Listening to a Child’s Perspective

After three years of home schooling, my daughter Lydia has been reintegrated back into public education as a freshman at St. George’s High School.  Once meek and timid, my daughter has flourished socially, enjoying daily interactions with students her own age.  While it doesn’t always happen, I try to have one meaningful conversation with Lydia per month, hoping to get an update on her overall experience.  This past weekend I found myself enthralled with our discussion, yet convicted by my daughter’s perspective.

If we confess our sins, he is faithful and just to forgive us our sins and to cleanse us from all unrighteousness, 1 John 1:9.

While driving back from the beach, Lydia wanted to know what my wife and I believed about dating, music and tattoos.  Lydia shared what she believed, then listened to her mom and dad talk.  At times she laughed, surprised how certain views have changed since her parents were teenagers.  At one point, Lydia cut me off, suggesting I was brash, opinionated and negative.  Normally, I would attempt to defend and justify myself, but conviction led me to listen to a child’s perspective.

# Recorded data

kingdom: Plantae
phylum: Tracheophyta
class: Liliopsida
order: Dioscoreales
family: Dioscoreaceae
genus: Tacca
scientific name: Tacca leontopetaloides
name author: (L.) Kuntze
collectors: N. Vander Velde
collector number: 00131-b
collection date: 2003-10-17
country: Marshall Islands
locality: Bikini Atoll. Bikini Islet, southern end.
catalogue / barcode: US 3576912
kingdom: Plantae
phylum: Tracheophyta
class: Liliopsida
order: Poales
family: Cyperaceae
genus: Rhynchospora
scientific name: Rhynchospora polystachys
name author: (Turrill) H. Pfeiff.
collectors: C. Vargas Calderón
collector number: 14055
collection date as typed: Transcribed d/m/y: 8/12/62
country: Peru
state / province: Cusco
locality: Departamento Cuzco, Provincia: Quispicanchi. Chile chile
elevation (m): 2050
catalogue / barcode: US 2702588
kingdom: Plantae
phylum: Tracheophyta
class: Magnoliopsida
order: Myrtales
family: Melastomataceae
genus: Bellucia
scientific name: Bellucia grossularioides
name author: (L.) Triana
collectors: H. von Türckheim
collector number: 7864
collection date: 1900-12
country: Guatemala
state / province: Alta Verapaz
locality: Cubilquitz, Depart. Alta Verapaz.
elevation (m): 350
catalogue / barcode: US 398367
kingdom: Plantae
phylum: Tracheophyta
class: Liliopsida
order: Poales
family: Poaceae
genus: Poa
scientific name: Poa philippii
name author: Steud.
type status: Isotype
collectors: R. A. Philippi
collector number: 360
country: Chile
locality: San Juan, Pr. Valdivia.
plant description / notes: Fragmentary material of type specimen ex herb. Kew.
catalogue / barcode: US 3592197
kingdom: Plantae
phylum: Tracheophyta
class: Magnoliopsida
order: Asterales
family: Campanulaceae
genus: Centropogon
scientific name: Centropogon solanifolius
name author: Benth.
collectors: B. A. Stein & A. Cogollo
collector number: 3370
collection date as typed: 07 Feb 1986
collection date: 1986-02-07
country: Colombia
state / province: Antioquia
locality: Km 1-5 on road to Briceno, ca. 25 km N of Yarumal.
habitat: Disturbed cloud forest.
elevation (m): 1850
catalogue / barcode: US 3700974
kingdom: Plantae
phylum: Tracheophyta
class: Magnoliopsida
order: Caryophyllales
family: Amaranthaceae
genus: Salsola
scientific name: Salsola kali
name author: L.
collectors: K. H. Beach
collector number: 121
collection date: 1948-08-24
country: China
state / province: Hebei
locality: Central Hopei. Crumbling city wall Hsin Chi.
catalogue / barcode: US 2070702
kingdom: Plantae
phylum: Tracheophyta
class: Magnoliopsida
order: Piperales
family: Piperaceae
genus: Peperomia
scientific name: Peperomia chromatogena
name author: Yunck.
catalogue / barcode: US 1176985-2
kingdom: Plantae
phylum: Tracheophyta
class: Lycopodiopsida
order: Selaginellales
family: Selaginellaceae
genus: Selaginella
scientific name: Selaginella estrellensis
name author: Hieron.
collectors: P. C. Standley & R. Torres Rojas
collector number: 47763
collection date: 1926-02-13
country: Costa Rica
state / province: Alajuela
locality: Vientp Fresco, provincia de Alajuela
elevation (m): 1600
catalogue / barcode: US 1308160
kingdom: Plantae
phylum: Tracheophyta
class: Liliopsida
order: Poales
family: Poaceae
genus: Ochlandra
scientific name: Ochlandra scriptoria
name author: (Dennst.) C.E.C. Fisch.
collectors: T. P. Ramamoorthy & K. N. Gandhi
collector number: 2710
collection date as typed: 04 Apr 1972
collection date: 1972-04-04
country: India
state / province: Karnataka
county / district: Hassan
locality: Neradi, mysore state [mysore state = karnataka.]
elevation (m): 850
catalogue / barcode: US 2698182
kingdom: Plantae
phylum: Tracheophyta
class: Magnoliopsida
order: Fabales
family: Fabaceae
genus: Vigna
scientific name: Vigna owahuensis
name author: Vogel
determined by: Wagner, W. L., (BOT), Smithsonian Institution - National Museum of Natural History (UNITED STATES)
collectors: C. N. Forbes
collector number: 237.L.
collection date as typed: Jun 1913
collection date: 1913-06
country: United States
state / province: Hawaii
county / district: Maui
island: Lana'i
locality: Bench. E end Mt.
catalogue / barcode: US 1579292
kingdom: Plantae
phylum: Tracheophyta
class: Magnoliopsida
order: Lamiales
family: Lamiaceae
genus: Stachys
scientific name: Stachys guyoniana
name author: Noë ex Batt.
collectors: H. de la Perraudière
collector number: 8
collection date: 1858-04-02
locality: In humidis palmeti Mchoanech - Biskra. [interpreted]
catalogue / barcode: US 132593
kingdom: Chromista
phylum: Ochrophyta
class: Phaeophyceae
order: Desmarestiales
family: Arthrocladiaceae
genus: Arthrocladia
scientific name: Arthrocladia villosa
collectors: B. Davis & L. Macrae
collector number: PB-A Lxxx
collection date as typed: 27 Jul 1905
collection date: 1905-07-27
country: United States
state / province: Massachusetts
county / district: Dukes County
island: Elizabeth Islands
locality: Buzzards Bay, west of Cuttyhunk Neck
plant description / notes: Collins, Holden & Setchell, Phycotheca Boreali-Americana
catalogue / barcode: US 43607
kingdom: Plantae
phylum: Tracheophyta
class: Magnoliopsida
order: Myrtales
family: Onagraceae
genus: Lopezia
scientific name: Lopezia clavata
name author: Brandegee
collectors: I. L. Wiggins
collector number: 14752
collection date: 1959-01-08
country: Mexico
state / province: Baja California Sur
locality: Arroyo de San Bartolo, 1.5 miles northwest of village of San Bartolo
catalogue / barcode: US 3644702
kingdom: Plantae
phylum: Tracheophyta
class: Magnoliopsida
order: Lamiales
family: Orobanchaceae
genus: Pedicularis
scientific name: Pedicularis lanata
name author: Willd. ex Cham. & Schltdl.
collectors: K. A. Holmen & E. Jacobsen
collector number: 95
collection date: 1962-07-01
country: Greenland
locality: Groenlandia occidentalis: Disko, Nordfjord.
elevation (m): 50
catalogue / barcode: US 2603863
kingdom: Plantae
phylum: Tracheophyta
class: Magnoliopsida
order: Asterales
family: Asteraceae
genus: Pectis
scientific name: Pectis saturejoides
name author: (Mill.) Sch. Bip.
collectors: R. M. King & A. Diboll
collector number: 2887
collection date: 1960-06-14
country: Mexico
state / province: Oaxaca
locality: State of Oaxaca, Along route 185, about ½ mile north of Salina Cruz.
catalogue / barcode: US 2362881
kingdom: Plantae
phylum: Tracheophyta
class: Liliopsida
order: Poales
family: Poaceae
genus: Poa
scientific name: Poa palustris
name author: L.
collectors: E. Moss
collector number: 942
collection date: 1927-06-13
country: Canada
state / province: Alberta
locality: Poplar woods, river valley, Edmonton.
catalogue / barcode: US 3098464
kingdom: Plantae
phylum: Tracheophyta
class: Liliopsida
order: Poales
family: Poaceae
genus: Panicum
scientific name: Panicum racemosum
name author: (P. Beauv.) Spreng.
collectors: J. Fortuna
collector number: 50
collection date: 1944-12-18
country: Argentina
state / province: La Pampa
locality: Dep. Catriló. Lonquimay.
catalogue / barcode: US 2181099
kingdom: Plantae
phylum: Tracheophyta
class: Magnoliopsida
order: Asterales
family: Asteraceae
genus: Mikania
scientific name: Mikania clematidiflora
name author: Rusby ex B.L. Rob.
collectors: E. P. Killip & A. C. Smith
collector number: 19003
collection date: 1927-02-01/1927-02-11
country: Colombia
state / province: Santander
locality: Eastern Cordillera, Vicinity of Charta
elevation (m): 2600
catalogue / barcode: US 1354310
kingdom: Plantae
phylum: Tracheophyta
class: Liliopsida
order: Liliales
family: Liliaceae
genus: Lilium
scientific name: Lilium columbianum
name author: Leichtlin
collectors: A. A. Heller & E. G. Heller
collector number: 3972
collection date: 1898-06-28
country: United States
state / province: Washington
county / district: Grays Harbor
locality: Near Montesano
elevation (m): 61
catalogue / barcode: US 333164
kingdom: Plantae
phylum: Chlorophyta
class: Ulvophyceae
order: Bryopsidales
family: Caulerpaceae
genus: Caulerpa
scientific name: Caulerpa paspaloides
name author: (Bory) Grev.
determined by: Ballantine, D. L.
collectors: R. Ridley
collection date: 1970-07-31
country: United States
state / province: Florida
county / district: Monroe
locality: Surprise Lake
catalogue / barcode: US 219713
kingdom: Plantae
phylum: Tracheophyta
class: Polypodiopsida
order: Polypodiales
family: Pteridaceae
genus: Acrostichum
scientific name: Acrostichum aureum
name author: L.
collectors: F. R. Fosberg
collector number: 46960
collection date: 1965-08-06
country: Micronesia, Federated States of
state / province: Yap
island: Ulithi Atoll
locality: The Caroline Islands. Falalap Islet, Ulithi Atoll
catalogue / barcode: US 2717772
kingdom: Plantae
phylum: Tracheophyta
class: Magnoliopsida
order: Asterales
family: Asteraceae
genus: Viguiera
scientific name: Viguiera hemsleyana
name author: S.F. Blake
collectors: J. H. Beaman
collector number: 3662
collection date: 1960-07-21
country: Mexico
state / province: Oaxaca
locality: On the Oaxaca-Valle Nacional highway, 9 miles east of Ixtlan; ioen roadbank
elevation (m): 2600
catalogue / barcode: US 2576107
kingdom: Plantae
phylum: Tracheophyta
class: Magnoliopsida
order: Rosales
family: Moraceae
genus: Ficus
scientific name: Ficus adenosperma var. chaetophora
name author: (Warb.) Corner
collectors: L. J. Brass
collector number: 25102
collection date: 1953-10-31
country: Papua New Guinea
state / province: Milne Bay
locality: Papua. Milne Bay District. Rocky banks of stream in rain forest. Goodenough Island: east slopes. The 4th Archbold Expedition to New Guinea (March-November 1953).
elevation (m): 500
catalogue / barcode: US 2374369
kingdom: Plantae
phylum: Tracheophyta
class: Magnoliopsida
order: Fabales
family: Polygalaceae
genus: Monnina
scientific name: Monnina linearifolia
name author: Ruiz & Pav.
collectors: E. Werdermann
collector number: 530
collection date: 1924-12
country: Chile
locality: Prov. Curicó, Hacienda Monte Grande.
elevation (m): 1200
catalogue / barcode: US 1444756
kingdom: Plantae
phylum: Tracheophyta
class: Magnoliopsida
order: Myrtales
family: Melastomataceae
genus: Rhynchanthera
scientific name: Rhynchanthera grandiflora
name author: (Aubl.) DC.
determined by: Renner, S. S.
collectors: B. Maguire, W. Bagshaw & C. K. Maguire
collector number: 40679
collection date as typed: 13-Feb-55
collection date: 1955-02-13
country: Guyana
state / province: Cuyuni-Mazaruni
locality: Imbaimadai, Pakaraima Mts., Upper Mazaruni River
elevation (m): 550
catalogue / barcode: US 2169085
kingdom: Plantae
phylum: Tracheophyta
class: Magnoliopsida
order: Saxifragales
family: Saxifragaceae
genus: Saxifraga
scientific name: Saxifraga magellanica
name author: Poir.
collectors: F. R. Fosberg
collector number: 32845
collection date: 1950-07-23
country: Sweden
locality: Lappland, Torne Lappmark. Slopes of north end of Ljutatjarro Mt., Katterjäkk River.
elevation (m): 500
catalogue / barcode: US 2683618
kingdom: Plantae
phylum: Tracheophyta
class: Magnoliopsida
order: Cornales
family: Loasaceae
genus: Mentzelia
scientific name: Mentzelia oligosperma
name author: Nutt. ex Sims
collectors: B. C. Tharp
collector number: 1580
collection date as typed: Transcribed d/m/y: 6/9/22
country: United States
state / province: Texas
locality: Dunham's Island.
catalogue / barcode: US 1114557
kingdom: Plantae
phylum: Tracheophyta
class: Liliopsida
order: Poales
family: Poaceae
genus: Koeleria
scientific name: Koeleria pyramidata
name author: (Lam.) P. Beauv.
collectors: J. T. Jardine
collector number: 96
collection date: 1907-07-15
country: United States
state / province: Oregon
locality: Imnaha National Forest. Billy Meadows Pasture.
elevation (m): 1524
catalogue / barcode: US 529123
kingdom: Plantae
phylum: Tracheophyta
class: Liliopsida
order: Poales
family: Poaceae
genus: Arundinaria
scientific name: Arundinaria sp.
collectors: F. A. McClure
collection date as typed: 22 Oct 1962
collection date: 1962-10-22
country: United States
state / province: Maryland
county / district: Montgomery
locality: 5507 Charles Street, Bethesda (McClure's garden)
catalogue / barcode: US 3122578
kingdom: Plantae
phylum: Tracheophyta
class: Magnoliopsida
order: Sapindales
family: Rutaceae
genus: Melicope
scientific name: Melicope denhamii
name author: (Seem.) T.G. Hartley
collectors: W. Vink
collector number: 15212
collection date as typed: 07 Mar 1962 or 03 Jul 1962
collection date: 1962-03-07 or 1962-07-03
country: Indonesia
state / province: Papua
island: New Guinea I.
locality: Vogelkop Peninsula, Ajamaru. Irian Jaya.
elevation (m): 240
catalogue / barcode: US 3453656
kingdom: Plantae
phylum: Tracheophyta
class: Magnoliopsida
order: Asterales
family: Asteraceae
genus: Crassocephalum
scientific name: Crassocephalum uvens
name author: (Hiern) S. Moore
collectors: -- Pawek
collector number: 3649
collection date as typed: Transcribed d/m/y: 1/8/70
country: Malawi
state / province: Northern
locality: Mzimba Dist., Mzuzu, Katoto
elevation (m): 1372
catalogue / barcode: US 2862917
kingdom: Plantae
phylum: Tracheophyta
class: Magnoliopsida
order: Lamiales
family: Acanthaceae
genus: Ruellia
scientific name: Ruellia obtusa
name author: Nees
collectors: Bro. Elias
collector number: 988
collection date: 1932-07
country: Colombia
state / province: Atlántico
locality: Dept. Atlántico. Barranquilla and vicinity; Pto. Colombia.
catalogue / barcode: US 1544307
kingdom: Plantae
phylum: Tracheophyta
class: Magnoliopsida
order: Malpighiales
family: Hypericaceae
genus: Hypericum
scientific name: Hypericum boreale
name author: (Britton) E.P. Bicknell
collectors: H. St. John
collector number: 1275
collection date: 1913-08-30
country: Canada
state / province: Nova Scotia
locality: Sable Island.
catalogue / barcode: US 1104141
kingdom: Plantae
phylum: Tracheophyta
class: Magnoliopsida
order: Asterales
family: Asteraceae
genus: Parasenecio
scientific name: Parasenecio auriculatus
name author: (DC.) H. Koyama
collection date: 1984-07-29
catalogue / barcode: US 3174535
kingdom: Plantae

# Challenges
a) Count the lines in the rows that contain the word "determined". Reply with the number only.
b) Write what comes next in the passage about a parent's talk with a teenage daughter, starting right after its final sentence.

# Task answers
a) 3

b)
Therefore, confess your sins to one another and pray for one another, that you may be healed. The prayer of a righteous person has great power as it is working, James 5:16.

These comments from my daughter served as a mirror, giving me a chance to see who I really am at this point in life.  The truth hurts, but you must come to terms with where you are before you make a full recovery.  To a certain extent, I am bitter and frustrated by where I am, like being in limbo.  Meanwhile, I have become more vocal in my feelings, brash, critical and trashing those I disagree with.  After listening to my daughter’s perspective, its time for me to confess my shortcomings, seek God’s counsel and pray that the Holy Spirit begins to transform my imperfections.  May this blog encourage you to listen to those who care about you.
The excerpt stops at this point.